Disclosure of other items now sought by petitioner is also denied. No constitutional, statutorial or decisional authority is offered in support of such a request. Indeed, this court conceives there is none. Specifically, petitioner’s application for any tapes or transcripts of conversations obtained by electronic or telephonic surveillance is premature, inasmuch as the Special Prosecutor has yet to serve any notice (CPL 700.50, subd 3) that an eavesdropping warrant has been terminated, if one has ever been issued. Only upon such notice, may petitioner apply for inspection of the warrant, the underlying application therefor and the communications, if any, intercepted thereunder. The remaining requested items are the property of the Special Prosecutor and may be made available to petitioner only in the event he is ever named a defendant in any criminal proceeding. (See CPL art 240.)
Petitioner’s application is, in all respects, denied.
. Trial of Indictment No. Sl/1977 (People v Sheeran) commenced July 10, 1978.
. Petitioner appeared and testified before the January, 1977 Extraordinary Special Grand Jury of Onondaga County on April 18 and 20, 1978. As a result, he received statutorial transactional immunity (CPL 190.40). He is not presently charged with having committed any crime.

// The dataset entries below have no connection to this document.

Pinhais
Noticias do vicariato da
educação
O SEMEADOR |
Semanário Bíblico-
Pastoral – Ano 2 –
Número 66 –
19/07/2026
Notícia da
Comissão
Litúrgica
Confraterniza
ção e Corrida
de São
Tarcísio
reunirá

. The Extraordinary Special Grand Jury has heretofore filed several indictments charging various public officials of Onondaga County with alleged violations of the Penal Law, Civil Service Law and Election Law, purportedly arising from this interrelated conspiracy to illicitly raise political funds. One of those so indicted is the former Onondaga County District Attorney, Jon K. Holcombe, under whom petitioner has served. It is alleged in the Holcombe indictment that petitioner was one of those county employees solicited for political contributions.
. The Special Prosecutor’s Office concedes that in the event it becomes necessary, in the interests of justice and in furtherance of its lawful duties (such as to adequately prepare a witness for his trial appearance), it would be authorized to disclose all or part of a Grand Jury witness’ testimony to such witness, without court order, pursuant to CPL 190.25 (subd 4).
. These charges are specifically denied in the sworn affidavit of the Special Prosecutor, dated August 10,1978.
. Petitioner’s claim that one of the stenographers who transcribed his Grand jury testimony was unsworn, in violation of section 329 of the Judiciary Law, is rendered erroneous by Exhibit C-2 contained in the sworn affidavit of the Special Prosecutor, dated August 10, 1978.
. Petitioner has stated, both orally and in writing, that he has no intention of divulging his Grand Jury testimony to third parties, and this court has no reason to think that he will. Rather, it is the concern of this court that such testimony could find its way into the hands of third parties despite petitioner’s efforts to prevent this from happening.
. Similarly, the remaining Federal cases cited by petitioner either, in the majority, support the instant holding, or properly pertain to defendants seeking a copy of their Grand Jury minutes, rather than to a prior witness not charged with any crime. (Dennis v United States, 384 US 855; United States v Clavey, 565 F2d 111; Bast v United States, 542 F2d 893; United States v Dinsio, 468 F2d 1392.)